(The data)
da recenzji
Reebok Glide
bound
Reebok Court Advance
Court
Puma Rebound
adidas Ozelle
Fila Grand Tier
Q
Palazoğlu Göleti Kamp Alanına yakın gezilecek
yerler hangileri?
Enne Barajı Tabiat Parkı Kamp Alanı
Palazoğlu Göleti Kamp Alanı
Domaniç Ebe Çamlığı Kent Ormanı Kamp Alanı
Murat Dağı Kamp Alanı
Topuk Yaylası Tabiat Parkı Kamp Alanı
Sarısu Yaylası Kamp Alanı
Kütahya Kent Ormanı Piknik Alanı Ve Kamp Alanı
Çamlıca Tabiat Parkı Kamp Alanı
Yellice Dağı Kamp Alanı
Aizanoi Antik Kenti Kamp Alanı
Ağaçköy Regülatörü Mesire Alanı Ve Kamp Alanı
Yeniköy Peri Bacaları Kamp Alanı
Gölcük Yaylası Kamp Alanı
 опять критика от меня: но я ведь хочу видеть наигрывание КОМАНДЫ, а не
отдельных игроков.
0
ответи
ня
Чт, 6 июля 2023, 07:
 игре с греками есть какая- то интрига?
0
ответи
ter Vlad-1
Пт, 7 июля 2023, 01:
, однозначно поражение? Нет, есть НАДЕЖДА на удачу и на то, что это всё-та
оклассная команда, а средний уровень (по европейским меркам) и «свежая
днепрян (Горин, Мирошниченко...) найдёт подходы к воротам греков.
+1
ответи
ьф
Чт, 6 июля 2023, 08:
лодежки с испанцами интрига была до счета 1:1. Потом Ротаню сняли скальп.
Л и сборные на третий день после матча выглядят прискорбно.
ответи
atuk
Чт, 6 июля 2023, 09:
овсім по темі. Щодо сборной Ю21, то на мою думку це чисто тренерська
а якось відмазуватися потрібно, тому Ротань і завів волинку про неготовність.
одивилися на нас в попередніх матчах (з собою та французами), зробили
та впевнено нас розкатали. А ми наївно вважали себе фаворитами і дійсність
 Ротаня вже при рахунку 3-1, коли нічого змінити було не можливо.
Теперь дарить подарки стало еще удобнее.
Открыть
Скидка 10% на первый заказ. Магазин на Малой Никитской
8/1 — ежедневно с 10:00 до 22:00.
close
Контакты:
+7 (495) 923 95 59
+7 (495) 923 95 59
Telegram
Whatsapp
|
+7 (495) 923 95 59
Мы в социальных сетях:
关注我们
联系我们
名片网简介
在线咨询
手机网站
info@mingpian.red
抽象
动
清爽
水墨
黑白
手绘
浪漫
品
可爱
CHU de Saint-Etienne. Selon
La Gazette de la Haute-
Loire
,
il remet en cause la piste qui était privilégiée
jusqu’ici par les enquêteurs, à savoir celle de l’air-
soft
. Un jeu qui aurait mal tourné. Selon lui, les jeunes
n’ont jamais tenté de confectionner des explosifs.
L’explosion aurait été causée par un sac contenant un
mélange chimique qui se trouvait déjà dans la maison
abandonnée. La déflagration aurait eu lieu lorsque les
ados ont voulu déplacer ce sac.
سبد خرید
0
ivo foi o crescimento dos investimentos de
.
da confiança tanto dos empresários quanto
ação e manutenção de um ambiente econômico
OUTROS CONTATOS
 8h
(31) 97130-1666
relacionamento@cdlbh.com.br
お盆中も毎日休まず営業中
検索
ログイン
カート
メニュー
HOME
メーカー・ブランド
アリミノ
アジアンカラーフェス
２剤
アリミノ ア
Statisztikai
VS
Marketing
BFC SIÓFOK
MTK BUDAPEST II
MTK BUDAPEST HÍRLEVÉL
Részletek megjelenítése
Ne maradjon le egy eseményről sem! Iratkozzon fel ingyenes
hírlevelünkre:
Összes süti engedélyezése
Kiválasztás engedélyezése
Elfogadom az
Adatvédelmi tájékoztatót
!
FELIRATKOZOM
(End The data)
Gather from the entries above all lines that include the string "Ormanı".

_Output for this exercise_
Domaniç Ebe Çamlığı Kent Ormanı Kamp Alanı
Kütahya Kent Ormanı Piknik Alanı Ve Kamp Alanı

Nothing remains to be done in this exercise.